Document images with source code

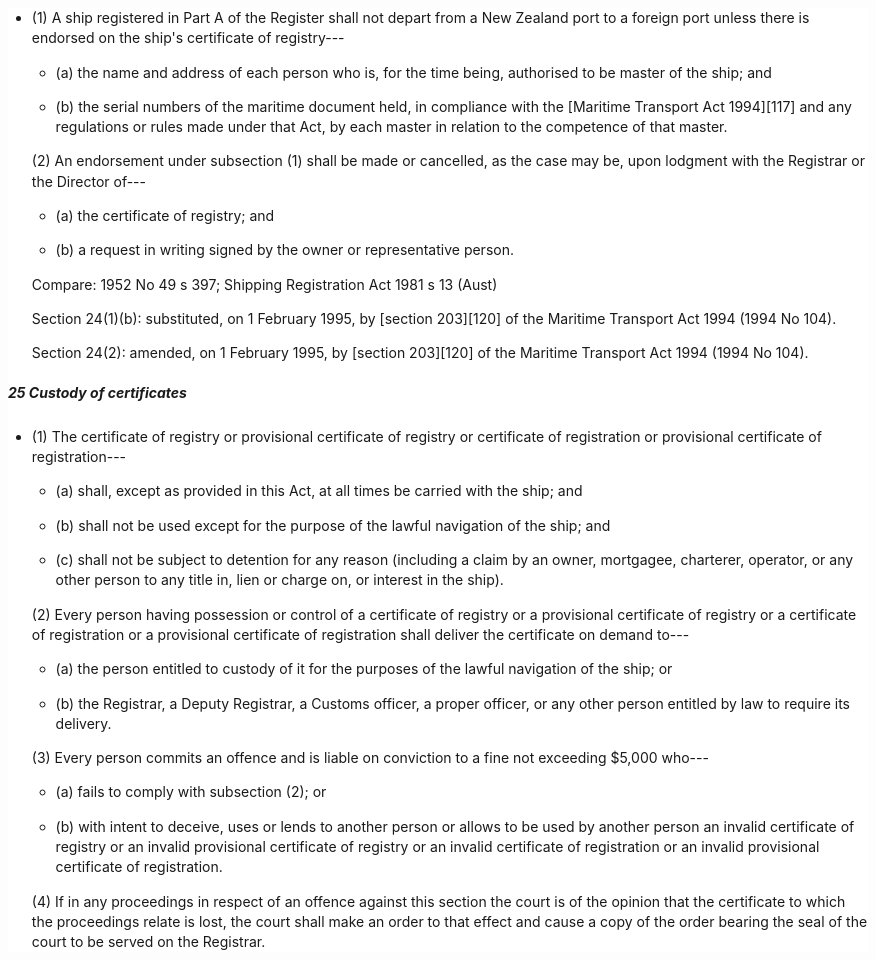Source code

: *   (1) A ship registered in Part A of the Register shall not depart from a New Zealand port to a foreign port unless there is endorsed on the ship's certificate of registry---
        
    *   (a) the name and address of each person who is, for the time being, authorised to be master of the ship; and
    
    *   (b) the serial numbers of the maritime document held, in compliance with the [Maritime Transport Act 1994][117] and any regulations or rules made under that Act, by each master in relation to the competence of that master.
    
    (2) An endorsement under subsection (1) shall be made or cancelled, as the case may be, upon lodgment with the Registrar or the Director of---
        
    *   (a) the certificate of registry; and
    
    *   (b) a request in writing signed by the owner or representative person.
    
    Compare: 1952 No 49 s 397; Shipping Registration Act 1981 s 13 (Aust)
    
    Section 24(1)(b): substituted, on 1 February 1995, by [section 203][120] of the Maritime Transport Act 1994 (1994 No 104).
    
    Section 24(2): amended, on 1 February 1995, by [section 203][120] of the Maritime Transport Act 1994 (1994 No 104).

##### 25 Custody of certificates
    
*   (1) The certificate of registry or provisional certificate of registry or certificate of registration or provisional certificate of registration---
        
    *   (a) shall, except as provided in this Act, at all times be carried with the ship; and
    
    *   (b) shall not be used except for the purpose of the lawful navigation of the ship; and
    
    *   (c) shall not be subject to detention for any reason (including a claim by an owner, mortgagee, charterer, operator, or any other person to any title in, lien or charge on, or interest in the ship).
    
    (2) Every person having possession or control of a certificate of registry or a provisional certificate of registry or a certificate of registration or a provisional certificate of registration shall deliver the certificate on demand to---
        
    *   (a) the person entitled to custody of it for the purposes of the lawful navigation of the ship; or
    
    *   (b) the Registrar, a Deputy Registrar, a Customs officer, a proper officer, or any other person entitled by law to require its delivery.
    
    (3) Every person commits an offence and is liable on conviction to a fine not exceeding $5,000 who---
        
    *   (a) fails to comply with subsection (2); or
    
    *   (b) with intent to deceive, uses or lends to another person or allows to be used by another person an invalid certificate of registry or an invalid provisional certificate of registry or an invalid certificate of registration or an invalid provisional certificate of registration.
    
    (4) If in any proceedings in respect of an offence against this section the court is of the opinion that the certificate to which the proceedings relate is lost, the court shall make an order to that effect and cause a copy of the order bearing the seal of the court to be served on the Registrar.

TASK BRIEF:
Nothing but an exact copy of the data, without its images, should make up your answer.

RESPONSE BOX:
Source code

: *   (1) A ship registered in Part A of the Register shall not depart from a New Zealand port to a foreign port unless there is endorsed on the ship's certificate of registry---
        
    *   (a) the name and address of each person who is, for the time being, authorised to be master of the ship; and
    
    *   (b) the serial numbers of the maritime document held, in compliance with the [Maritime Transport Act 1994][117] and any regulations or rules made under that Act, by each master in relation to the competence of that master.
    
    (2) An endorsement under subsection (1) shall be made or cancelled, as the case may be, upon lodgment with the Registrar or the Director of---
        
    *   (a) the certificate of registry; and
    
    *   (b) a request in writing signed by the owner or representative person.
    
    Compare: 1952 No 49 s 397; Shipping Registration Act 1981 s 13 (Aust)
    
    Section 24(1)(b): substituted, on 1 February 1995, by [section 203][120] of the Maritime Transport Act 1994 (1994 No 104).
    
    Section 24(2): amended, on 1 February 1995, by [section 203][120] of the Maritime Transport Act 1994 (1994 No 104).

##### 25 Custody of certificates
    
*   (1) The certificate of registry or provisional certificate of registry or certificate of registration or provisional certificate of registration---
        
    *   (a) shall, except as provided in this Act, at all times be carried with the ship; and
    
    *   (b) shall not be used except for the purpose of the lawful navigation of the ship; and
    
    *   (c) shall not be subject to detention for any reason (including a claim by an owner, mortgagee, charterer, operator, or any other person to any title in, lien or charge on, or interest in the ship).
    
    (2) Every person having possession or control of a certificate of registry or a provisional certificate of registry or a certificate of registration or a provisional certificate of registration shall deliver the certificate on demand to---
        
    *   (a) the person entitled to custody of it for the purposes of the lawful navigation of the ship; or
    
    *   (b) the Registrar, a Deputy Registrar, a Customs officer, a proper officer, or any other person entitled by law to require its delivery.
    
    (3) Every person commits an offence and is liable on conviction to a fine not exceeding $5,000 who---
        
    *   (a) fails to comply with subsection (2); or
    
    *   (b) with intent to deceive, uses or lends to another person or allows to be used by another person an invalid certificate of registry or an invalid provisional certificate of registry or an invalid certificate of registration or an invalid provisional certificate of registration.
    
    (4) If in any proceedings in respect of an offence against this section the court is of the opinion that the certificate to which the proceedings relate is lost, the court shall make an order to that effect and cause a copy of the order bearing the seal of the court to be served on the Registrar.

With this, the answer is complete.